→ **Records for processing**:
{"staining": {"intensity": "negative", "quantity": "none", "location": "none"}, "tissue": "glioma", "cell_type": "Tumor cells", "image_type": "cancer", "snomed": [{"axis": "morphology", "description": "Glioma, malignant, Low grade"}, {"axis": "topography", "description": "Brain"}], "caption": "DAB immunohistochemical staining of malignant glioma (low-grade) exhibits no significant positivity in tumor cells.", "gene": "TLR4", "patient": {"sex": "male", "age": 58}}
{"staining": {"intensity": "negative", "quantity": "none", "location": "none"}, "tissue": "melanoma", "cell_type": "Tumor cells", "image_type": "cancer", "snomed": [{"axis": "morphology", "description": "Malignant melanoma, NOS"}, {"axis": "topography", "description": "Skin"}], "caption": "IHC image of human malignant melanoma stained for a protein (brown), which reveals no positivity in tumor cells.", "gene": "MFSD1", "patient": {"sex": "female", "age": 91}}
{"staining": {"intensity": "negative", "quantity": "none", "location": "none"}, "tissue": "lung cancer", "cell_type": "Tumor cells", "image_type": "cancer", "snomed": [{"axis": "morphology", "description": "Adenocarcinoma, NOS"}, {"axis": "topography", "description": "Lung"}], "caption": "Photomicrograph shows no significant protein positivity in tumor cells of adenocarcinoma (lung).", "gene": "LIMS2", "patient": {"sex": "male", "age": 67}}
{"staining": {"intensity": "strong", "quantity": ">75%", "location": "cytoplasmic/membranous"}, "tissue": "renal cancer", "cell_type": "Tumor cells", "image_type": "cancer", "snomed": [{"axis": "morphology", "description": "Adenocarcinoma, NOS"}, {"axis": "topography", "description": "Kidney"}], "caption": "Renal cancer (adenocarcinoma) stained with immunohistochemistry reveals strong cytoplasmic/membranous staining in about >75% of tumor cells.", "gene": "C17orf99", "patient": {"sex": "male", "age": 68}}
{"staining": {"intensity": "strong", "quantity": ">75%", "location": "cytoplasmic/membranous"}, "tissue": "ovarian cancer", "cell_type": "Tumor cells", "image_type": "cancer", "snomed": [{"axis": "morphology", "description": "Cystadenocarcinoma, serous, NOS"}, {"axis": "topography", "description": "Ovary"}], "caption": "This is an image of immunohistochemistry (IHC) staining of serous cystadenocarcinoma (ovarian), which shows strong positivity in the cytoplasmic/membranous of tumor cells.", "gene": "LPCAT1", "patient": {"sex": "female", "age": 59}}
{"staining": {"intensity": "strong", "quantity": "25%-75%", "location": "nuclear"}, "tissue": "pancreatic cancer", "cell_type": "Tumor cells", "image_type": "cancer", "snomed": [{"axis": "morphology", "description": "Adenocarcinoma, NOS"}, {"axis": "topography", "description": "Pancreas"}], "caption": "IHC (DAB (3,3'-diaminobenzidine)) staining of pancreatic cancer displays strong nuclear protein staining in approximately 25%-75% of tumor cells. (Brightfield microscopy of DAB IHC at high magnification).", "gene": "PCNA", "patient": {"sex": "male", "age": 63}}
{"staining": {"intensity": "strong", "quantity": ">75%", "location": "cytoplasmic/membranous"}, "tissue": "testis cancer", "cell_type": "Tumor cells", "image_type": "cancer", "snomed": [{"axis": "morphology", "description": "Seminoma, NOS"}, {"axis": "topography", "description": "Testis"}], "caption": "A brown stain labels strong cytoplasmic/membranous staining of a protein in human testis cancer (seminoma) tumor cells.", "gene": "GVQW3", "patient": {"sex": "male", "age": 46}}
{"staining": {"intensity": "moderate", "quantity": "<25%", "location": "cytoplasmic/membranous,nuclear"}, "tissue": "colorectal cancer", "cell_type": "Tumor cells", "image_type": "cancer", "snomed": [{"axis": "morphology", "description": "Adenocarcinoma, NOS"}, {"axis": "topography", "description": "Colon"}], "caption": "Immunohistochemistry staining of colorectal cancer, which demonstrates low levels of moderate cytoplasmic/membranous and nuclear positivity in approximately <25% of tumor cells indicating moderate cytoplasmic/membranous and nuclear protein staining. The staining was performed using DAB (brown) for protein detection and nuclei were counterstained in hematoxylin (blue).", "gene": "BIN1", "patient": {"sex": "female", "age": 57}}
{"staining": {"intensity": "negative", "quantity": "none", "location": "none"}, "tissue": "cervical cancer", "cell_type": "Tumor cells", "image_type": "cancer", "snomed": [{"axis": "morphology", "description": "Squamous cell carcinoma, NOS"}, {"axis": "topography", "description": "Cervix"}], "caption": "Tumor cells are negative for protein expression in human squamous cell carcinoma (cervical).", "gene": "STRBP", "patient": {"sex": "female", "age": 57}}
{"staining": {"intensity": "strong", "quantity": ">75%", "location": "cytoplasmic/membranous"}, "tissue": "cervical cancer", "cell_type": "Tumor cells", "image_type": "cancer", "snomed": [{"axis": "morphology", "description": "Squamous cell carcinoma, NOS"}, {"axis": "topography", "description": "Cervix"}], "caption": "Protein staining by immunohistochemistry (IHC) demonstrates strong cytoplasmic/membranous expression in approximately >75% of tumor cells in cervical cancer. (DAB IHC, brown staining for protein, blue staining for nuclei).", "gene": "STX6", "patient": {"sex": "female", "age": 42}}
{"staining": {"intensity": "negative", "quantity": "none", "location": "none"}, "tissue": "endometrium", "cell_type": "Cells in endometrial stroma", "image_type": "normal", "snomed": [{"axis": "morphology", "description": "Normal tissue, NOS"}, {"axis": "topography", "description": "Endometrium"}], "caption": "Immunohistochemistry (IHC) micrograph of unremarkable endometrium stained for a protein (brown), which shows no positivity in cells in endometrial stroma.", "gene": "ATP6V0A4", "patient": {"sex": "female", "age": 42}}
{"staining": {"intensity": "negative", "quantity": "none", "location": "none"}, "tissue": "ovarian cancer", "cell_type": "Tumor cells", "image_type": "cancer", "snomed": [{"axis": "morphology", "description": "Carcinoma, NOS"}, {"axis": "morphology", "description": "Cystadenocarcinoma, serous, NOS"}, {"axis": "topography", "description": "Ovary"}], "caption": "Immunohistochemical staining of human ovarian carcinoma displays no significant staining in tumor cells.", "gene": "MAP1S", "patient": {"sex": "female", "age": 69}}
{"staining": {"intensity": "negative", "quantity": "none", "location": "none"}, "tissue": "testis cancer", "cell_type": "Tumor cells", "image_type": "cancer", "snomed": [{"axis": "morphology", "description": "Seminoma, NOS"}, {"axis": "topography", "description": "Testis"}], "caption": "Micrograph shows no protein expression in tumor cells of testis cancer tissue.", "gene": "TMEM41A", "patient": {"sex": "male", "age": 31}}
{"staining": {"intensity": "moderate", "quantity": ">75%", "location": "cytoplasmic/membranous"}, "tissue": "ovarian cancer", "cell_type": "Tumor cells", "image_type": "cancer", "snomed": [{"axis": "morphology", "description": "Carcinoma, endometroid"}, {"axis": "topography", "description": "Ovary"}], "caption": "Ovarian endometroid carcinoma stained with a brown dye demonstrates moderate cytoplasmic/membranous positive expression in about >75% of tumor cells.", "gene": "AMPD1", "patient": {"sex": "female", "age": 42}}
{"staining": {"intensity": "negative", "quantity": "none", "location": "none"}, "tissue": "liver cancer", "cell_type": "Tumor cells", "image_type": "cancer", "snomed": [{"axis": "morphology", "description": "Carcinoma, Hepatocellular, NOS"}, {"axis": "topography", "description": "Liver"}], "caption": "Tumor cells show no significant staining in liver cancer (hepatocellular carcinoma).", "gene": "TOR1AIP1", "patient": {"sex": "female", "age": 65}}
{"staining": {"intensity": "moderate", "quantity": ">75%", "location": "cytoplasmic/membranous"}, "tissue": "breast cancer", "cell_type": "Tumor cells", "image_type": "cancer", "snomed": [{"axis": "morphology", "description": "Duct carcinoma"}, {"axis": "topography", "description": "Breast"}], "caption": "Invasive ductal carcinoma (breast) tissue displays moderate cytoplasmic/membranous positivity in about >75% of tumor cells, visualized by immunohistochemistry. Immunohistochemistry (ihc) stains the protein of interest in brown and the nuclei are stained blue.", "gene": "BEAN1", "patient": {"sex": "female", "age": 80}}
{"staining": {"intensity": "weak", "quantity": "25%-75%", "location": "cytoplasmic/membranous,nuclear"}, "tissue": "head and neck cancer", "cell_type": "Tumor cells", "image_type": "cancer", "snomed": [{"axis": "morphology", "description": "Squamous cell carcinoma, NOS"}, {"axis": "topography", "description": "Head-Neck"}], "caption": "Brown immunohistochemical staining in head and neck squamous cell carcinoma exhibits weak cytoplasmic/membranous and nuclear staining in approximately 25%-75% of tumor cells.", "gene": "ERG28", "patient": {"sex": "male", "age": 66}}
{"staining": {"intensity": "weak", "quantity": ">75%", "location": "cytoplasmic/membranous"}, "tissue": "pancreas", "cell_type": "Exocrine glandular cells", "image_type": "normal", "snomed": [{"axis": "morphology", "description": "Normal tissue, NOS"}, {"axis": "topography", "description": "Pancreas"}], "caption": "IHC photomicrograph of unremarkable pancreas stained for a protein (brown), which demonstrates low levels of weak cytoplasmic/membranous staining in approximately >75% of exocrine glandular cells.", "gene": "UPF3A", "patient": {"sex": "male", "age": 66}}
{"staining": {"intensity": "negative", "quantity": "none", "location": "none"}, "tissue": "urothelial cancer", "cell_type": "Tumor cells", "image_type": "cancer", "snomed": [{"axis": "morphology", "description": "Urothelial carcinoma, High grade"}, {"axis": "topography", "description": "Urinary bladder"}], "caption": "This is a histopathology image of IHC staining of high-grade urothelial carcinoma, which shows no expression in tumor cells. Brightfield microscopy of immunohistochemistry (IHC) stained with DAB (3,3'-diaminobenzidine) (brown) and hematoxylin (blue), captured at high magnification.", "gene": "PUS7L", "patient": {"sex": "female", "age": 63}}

→ **Task brief**:
Reprint exactly the lines above that start at the one with "image of human" and end at the one with "cancer (adenocarcinoma) stained", keeping both and adding none.

→ **Response**:
{"staining": {"intensity": "negative", "quantity": "none", "location": "none"}, "tissue": "melanoma", "cell_type": "Tumor cells", "image_type": "cancer", "snomed": [{"axis": "morphology", "description": "Malignant melanoma, NOS"}, {"axis": "topography", "description": "Skin"}], "caption": "IHC image of human malignant melanoma stained for a protein (brown), which reveals no positivity in tumor cells.", "gene": "MFSD1", "patient": {"sex": "female", "age": 91}}
{"staining": {"intensity": "negative", "quantity": "none", "location": "none"}, "tissue": "lung cancer", "cell_type": "Tumor cells", "image_type": "cancer", "snomed": [{"axis": "morphology", "description": "Adenocarcinoma, NOS"}, {"axis": "topography", "description": "Lung"}], "caption": "Photomicrograph shows no significant protein positivity in tumor cells of adenocarcinoma (lung).", "gene": "LIMS2", "patient": {"sex": "male", "age": 67}}
{"staining": {"intensity": "strong", "quantity": ">75%", "location": "cytoplasmic/membranous"}, "tissue": "renal cancer", "cell_type": "Tumor cells", "image_type": "cancer", "snomed": [{"axis": "morphology", "description": "Adenocarcinoma, NOS"}, {"axis": "topography", "description": "Kidney"}], "caption": "Renal cancer (adenocarcinoma) stained with immunohistochemistry reveals strong cytoplasmic/membranous staining in about >75% of tumor cells.", "gene": "C17orf99", "patient": {"sex": "male", "age": 68}}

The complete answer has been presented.